### [Exercise details]
To complete this task, print all the data below exactly but leave out the images.

### [Dataset entries]
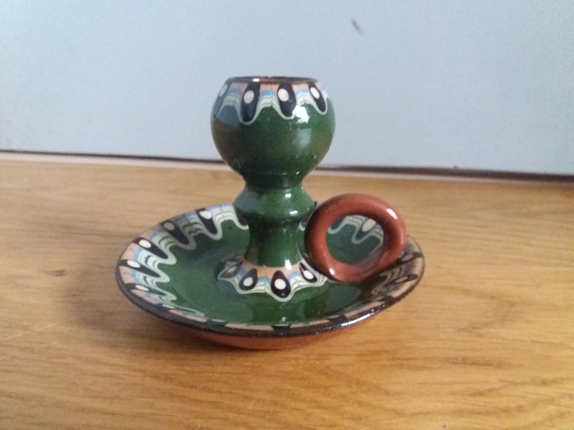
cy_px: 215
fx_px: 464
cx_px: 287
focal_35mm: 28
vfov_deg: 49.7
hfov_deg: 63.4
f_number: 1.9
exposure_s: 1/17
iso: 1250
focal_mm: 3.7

### [Solution to the problem]
cy_px: 215
fx_px: 464
cx_px: 287
focal_35mm: 28
vfov_deg: 49.7
hfov_deg: 63.4
f_number: 1.9
exposure_s: 1/17
iso: 1250
focal_mm: 3.7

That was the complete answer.